:: SOURCE INFORMATION
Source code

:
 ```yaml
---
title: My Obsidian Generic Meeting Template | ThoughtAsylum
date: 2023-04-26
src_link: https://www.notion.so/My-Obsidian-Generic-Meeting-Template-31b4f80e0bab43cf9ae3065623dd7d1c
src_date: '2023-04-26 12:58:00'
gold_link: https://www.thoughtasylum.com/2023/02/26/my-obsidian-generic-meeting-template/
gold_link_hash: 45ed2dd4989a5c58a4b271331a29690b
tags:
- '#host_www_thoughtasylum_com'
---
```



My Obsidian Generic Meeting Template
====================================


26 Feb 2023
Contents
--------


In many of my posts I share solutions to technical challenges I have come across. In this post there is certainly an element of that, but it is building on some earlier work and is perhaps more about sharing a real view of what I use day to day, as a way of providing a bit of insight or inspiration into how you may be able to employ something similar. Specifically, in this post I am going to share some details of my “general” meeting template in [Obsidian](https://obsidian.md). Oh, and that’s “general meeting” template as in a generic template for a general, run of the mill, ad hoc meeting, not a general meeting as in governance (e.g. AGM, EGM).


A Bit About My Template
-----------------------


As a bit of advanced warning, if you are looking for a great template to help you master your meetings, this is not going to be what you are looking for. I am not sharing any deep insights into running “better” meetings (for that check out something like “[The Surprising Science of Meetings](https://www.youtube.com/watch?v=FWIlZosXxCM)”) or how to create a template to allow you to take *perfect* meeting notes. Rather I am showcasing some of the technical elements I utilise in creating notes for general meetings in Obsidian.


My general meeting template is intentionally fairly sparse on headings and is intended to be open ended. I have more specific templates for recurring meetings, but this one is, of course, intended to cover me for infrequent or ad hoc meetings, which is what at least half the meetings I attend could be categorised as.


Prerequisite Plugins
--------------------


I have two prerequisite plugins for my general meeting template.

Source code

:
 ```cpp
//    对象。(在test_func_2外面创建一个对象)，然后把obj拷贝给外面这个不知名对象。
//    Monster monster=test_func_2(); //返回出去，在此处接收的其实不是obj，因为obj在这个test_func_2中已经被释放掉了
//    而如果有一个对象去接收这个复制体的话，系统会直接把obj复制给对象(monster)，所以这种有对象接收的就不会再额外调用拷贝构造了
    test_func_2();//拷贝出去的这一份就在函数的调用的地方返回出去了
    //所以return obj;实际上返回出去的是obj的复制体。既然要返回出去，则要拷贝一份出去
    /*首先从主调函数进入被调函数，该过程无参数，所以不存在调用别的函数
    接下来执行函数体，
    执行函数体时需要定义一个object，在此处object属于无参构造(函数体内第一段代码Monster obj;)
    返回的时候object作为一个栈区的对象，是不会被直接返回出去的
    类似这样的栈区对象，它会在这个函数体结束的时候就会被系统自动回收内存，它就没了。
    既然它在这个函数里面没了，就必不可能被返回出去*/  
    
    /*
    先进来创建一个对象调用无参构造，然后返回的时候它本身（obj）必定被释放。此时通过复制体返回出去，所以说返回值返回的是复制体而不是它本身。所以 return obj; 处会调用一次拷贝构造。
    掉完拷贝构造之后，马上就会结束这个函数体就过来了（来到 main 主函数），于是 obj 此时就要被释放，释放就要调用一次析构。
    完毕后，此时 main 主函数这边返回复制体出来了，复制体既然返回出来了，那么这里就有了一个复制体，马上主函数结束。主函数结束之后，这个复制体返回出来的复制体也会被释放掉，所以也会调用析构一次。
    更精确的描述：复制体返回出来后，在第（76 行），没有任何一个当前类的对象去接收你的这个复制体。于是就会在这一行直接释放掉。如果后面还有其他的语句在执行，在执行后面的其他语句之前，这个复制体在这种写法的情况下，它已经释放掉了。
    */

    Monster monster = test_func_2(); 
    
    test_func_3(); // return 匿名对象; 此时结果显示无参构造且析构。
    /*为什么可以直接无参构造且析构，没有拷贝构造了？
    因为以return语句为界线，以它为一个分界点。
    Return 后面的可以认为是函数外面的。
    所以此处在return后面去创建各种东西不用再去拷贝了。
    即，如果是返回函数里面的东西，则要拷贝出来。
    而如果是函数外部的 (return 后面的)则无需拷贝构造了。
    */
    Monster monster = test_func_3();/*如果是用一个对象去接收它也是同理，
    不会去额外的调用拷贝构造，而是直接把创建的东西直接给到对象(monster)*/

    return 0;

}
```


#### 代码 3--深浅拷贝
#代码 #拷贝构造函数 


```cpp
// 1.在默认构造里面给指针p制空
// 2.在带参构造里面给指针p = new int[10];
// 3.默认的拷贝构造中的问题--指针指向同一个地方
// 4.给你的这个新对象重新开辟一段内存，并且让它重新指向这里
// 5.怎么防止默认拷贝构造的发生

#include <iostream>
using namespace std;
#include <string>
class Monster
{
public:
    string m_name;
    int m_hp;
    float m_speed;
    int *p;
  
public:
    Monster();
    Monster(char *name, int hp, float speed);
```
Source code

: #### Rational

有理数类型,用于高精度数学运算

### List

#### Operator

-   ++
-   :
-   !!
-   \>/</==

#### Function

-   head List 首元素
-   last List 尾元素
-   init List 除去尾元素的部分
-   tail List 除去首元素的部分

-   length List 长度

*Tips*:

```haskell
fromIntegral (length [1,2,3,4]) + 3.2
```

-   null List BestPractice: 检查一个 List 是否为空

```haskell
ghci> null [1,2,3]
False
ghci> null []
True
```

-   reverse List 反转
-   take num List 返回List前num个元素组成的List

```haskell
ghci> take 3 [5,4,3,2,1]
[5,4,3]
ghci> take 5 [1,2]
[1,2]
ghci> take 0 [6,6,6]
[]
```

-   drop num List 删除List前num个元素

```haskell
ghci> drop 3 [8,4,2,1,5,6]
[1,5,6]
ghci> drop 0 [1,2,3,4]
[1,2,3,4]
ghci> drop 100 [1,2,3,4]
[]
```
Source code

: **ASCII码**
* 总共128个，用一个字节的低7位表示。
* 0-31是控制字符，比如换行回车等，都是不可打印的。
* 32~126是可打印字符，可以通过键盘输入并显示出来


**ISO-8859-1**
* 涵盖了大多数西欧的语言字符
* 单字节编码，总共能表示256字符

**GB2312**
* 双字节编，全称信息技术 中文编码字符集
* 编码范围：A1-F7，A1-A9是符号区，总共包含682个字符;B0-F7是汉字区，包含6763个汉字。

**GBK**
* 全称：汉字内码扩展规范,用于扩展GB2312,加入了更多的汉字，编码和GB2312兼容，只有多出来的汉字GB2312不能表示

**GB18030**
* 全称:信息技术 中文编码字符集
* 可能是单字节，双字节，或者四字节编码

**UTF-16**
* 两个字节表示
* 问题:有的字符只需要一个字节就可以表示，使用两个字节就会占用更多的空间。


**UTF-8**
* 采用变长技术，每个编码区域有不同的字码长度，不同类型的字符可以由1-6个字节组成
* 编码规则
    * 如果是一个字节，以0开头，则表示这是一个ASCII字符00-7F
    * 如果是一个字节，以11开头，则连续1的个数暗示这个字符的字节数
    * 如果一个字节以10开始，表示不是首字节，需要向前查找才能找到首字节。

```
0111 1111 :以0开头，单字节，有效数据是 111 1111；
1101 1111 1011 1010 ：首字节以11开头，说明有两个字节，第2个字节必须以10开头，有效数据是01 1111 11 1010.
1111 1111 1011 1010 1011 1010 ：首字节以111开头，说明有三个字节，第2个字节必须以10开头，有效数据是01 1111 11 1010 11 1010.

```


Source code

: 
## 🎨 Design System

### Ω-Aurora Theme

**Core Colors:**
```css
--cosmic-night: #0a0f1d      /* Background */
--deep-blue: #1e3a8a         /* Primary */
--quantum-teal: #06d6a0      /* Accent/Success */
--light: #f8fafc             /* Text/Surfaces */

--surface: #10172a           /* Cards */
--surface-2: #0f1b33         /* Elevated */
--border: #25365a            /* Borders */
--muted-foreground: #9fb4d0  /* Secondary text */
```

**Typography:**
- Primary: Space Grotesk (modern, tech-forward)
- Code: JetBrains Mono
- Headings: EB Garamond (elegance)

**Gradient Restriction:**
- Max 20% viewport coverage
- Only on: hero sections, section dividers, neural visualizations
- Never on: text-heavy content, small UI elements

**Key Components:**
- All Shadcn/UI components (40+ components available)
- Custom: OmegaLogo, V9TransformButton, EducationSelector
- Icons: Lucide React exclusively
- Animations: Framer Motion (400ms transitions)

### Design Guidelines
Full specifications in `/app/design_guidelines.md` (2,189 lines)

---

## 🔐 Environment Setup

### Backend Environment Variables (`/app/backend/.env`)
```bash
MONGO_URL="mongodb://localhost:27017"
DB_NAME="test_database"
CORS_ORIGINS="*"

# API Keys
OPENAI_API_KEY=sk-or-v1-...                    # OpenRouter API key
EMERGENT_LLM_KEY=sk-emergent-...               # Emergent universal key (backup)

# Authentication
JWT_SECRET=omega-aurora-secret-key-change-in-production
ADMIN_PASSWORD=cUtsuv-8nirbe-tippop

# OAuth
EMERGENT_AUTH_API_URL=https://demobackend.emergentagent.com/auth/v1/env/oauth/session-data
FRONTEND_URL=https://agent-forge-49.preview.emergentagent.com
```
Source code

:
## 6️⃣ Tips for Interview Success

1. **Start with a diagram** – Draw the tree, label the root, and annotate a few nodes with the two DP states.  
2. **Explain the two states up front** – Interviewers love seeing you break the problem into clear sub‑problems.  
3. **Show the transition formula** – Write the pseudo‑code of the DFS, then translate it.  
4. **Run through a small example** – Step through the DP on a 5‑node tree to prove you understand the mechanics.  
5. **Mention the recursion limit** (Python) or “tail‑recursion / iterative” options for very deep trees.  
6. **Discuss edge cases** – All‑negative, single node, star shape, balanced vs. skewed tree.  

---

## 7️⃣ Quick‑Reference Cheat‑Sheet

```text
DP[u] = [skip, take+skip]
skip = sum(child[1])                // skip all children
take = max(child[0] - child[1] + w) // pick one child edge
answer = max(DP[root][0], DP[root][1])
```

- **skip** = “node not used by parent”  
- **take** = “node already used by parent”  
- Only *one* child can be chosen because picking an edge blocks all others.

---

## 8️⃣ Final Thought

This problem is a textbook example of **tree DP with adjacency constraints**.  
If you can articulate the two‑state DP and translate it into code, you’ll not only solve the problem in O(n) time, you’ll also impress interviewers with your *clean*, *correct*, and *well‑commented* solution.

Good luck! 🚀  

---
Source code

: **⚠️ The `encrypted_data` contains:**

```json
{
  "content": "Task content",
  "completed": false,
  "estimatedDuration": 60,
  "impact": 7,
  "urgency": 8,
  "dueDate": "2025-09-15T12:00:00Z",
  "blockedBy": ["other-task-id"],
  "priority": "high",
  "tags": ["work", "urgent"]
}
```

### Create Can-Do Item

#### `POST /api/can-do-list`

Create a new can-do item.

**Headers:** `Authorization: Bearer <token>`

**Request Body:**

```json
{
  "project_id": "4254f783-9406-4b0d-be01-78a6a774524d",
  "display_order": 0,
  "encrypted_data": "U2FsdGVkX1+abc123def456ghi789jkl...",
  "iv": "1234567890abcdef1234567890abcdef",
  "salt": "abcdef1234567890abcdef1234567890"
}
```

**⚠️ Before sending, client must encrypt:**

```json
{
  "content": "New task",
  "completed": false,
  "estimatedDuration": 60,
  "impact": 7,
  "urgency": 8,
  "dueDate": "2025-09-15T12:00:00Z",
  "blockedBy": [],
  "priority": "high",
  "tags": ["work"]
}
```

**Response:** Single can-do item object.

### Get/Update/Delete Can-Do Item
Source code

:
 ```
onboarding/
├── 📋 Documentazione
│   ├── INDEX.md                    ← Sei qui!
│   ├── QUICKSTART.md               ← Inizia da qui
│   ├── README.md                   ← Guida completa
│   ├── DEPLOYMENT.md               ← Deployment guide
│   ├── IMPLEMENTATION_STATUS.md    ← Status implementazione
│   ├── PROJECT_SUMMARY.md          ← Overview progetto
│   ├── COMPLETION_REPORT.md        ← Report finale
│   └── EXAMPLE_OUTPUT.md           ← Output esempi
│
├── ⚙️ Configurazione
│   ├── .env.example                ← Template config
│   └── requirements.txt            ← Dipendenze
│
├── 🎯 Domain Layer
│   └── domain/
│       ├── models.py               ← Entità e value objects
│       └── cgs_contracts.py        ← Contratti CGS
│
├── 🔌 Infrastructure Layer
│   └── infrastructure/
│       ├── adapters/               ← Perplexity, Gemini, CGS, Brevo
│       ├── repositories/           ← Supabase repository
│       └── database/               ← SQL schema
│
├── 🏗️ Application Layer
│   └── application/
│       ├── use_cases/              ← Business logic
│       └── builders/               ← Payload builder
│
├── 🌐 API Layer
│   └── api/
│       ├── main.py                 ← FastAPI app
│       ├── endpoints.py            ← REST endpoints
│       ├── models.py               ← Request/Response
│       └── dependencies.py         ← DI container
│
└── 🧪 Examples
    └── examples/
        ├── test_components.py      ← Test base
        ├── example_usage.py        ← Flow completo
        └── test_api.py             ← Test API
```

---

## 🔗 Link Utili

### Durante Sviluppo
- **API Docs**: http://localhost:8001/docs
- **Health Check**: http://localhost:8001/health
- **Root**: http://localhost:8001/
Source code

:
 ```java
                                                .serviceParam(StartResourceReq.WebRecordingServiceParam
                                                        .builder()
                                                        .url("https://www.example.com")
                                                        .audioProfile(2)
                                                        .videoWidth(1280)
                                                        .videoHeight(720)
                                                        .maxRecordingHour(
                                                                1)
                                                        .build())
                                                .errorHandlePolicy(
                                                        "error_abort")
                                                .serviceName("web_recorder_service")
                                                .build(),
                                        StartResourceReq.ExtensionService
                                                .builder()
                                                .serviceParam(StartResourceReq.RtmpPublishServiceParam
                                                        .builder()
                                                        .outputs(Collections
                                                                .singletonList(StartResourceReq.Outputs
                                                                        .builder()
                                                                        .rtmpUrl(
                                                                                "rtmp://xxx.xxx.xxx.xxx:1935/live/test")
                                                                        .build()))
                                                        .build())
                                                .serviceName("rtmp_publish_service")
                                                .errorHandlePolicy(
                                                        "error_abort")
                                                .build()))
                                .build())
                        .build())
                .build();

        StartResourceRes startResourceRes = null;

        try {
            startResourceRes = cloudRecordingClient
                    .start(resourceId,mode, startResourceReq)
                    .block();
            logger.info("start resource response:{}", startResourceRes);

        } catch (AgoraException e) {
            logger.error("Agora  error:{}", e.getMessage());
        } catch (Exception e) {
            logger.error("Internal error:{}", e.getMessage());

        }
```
::::
-- TASK REQUIREMENTS --
Wherever the word "Success" occurs in the data above, copy the line it sits in.

-- OUTPUT FOR THIS TASK --
--quantum-teal: #06d6a0      /* Accent/Success */
## 6️⃣ Tips for Interview Success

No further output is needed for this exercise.